Required work :: Take the data below and filter it for lines containing the word "know"; show each line found.

Extracted material ::
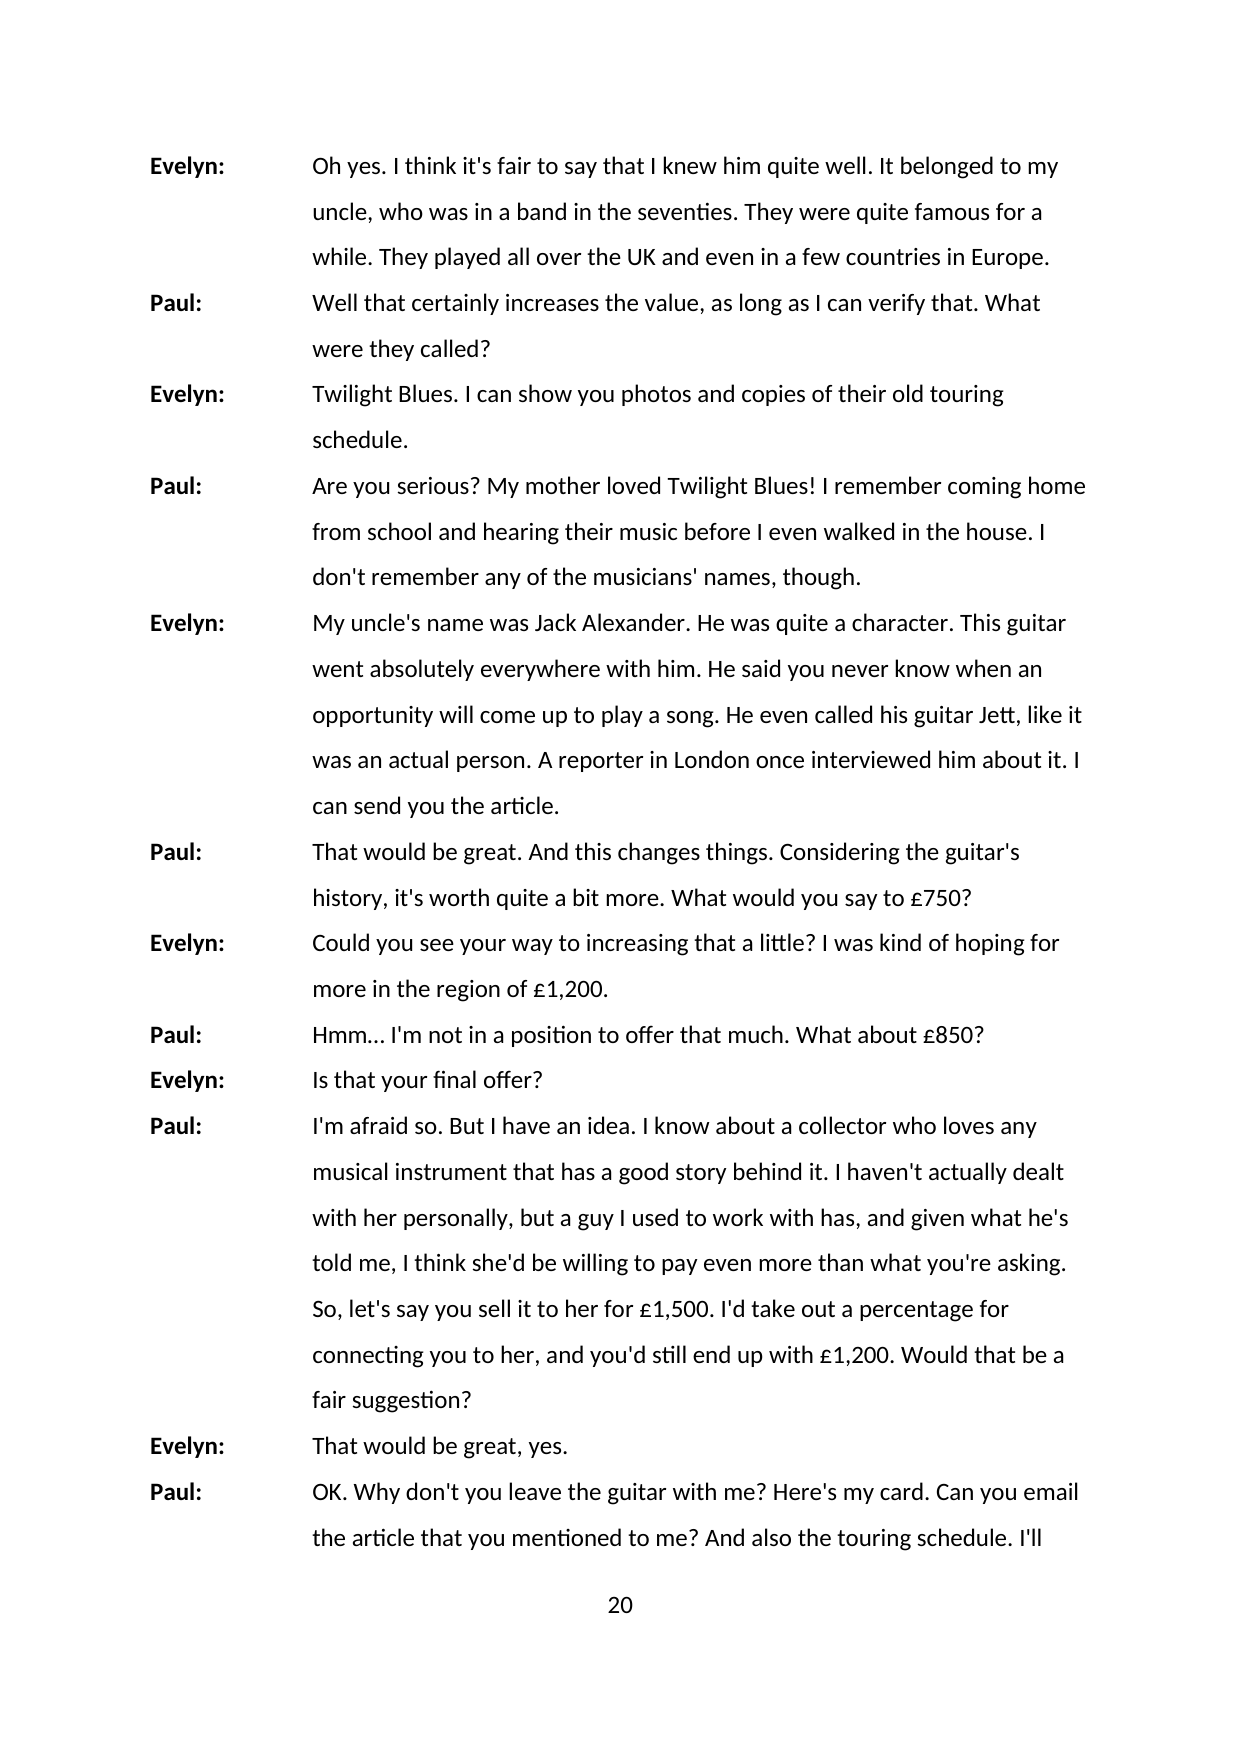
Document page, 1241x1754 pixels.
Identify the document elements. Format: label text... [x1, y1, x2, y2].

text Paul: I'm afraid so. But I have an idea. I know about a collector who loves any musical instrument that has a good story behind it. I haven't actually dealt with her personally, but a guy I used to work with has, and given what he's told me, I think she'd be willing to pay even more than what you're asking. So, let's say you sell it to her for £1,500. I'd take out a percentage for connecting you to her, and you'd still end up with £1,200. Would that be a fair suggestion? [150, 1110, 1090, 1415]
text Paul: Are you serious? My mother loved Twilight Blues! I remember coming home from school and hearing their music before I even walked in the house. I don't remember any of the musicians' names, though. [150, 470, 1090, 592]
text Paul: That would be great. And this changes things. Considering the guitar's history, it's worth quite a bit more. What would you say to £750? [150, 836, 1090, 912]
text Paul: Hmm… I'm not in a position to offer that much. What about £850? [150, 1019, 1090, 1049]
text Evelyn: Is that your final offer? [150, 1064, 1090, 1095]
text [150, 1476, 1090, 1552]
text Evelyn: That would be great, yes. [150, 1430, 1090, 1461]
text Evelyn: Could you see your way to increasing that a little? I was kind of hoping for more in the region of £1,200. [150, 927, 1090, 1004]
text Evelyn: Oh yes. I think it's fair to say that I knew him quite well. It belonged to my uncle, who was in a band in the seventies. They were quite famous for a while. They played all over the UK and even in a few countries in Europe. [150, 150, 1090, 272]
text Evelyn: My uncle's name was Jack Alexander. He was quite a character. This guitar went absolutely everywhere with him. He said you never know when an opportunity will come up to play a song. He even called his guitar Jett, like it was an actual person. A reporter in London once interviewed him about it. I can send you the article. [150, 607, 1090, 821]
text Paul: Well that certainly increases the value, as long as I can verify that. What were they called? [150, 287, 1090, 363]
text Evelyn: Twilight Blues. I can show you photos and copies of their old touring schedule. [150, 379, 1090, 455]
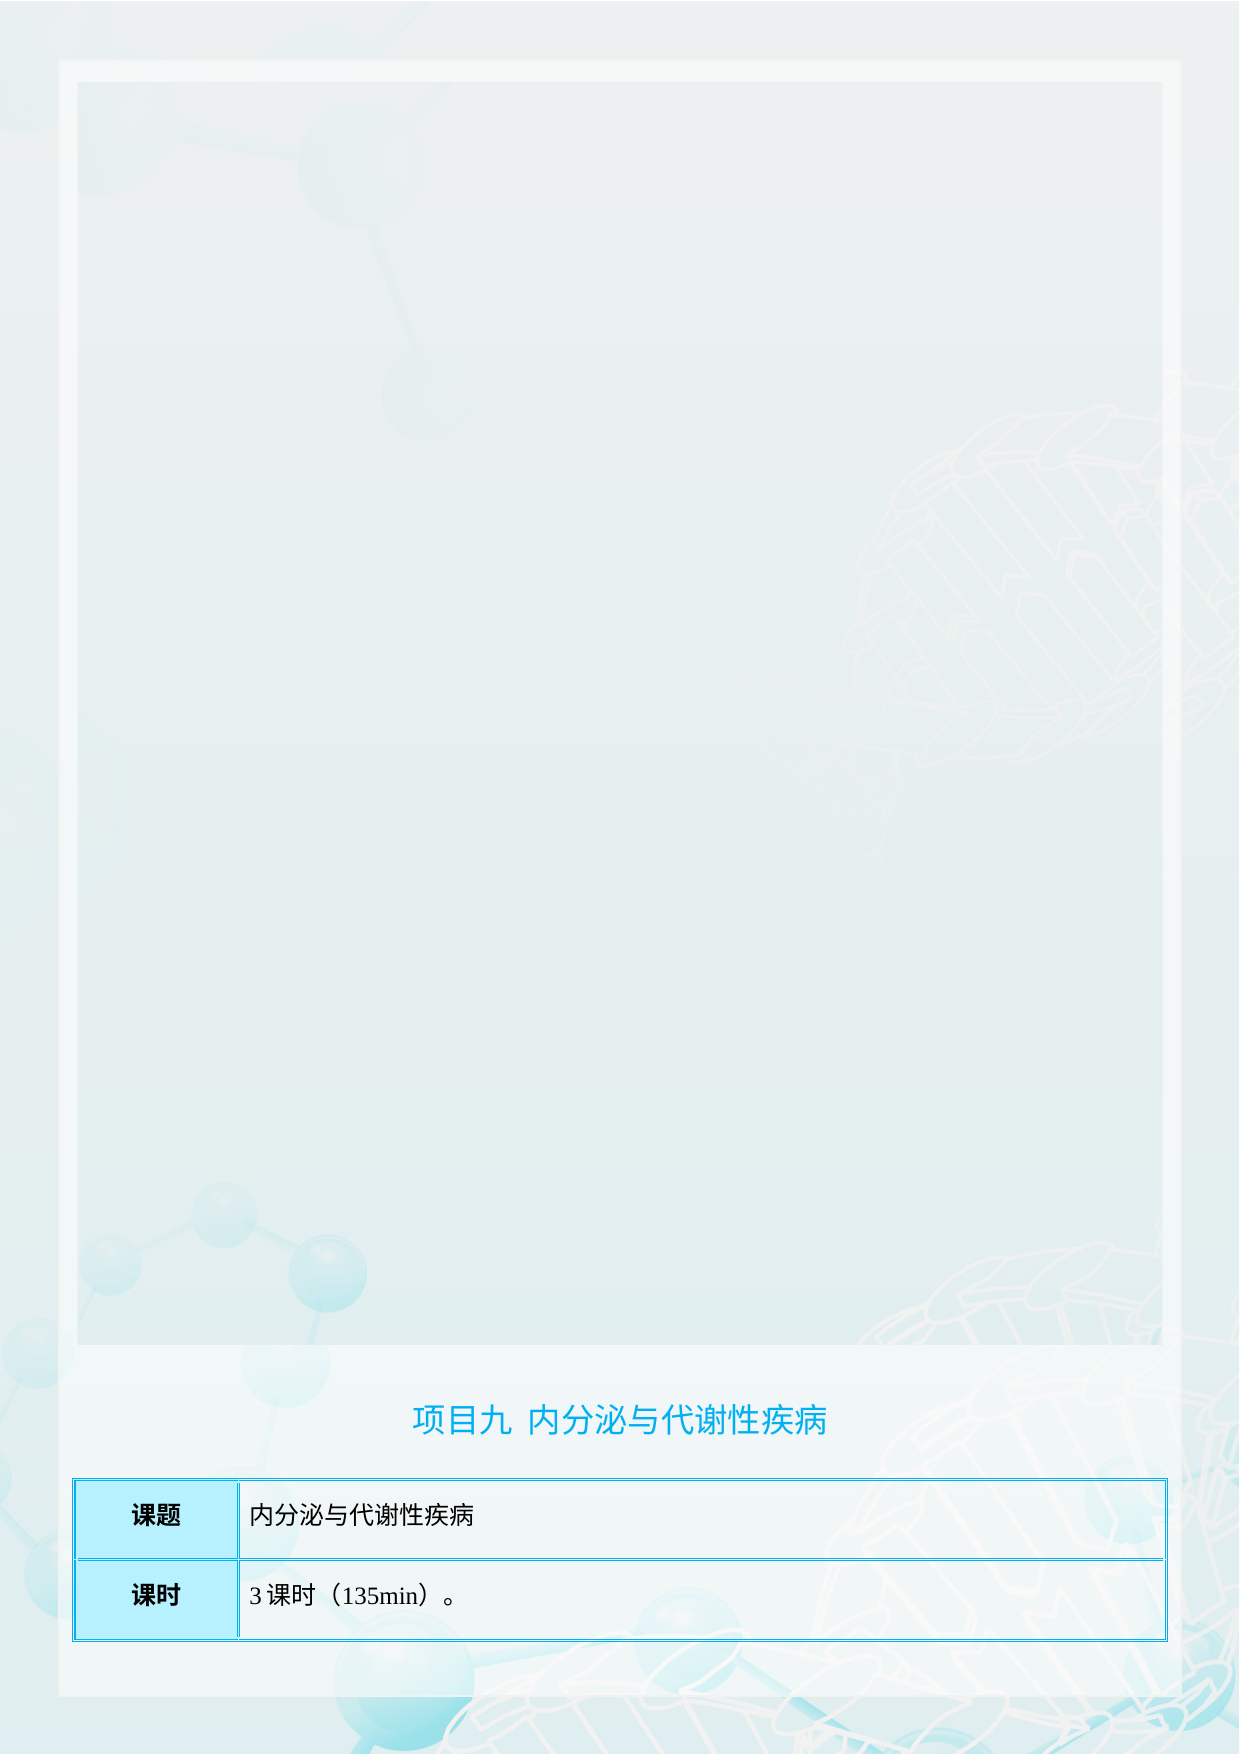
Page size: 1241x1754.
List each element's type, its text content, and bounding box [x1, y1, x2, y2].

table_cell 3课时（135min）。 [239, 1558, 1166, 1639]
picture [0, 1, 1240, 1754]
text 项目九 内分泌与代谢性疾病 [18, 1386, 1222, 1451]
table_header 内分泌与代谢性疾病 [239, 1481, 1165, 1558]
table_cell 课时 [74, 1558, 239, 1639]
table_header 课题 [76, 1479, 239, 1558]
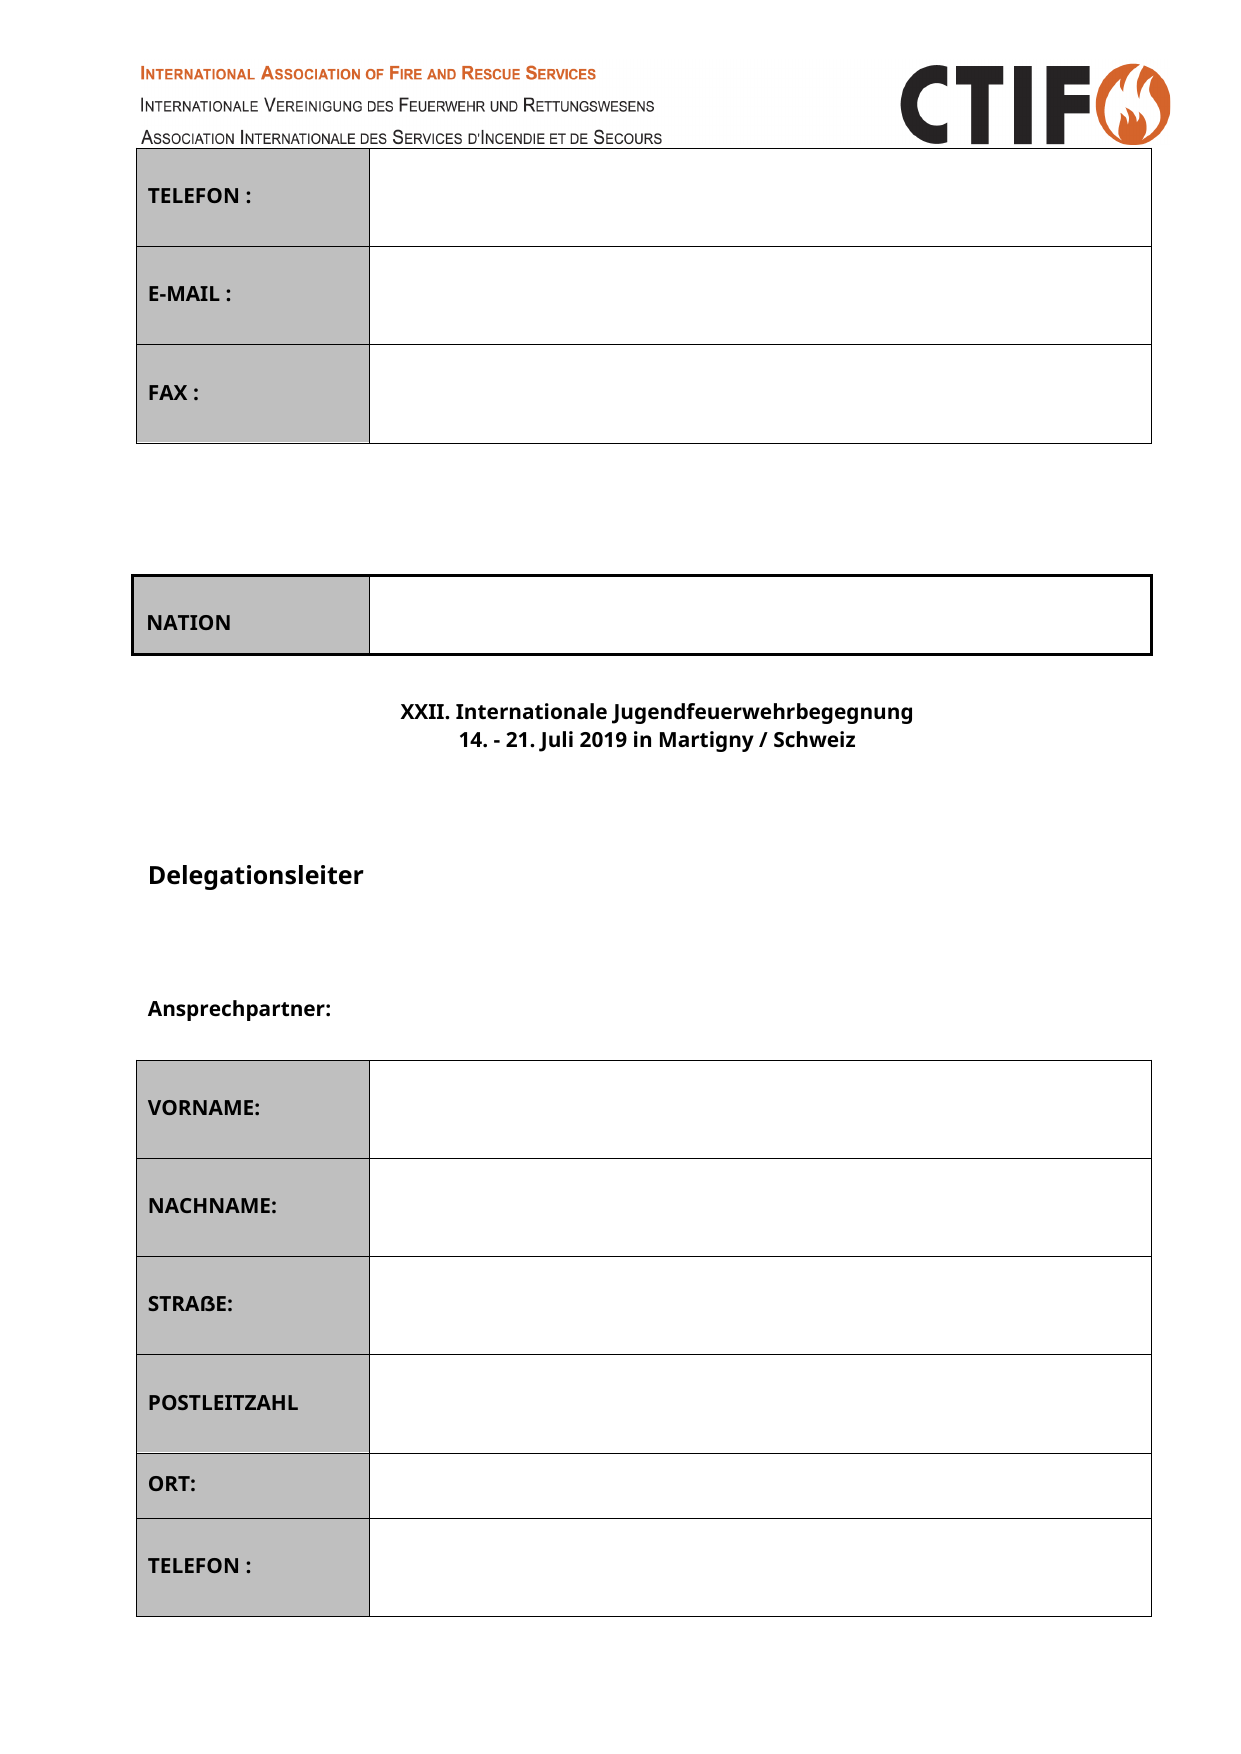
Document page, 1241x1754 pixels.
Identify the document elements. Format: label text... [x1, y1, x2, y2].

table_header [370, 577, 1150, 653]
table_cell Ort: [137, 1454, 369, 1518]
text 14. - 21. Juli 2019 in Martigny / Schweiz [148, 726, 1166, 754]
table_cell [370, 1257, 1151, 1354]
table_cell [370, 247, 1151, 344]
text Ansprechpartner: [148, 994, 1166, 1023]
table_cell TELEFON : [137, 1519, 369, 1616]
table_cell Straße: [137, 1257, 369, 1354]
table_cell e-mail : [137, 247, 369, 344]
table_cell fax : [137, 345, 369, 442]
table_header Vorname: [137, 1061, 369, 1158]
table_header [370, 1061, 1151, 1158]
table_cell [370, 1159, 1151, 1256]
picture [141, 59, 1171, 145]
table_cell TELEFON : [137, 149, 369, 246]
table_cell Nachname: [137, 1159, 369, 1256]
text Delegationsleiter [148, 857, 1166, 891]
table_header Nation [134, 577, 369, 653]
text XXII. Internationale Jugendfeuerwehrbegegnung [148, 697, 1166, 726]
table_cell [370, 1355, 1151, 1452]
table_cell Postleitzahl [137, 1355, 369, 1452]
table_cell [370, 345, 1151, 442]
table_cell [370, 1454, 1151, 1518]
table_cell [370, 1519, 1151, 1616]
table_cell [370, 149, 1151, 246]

Task solution ::
text Paul: I'm afraid so. But I have an idea. I know about a collector who loves any musical instrument that has a good story behind it. I haven't actually dealt with her personally, but a guy I used to work with has, and given what he's told me, I think she'd be willing to pay even more than what you're asking. So, let's say you sell it to her for £1,500. I'd take out a percentage for connecting you to her, and you'd still end up with £1,200. Would that be a fair suggestion? [150, 1110, 1090, 1415]
text Evelyn: My uncle's name was Jack Alexander. He was quite a character. This guitar went absolutely everywhere with him. He said you never know when an opportunity will come up to play a song. He even called his guitar Jett, like it was an actual person. A reporter in London once interviewed him about it. I can send you the article. [150, 607, 1090, 821]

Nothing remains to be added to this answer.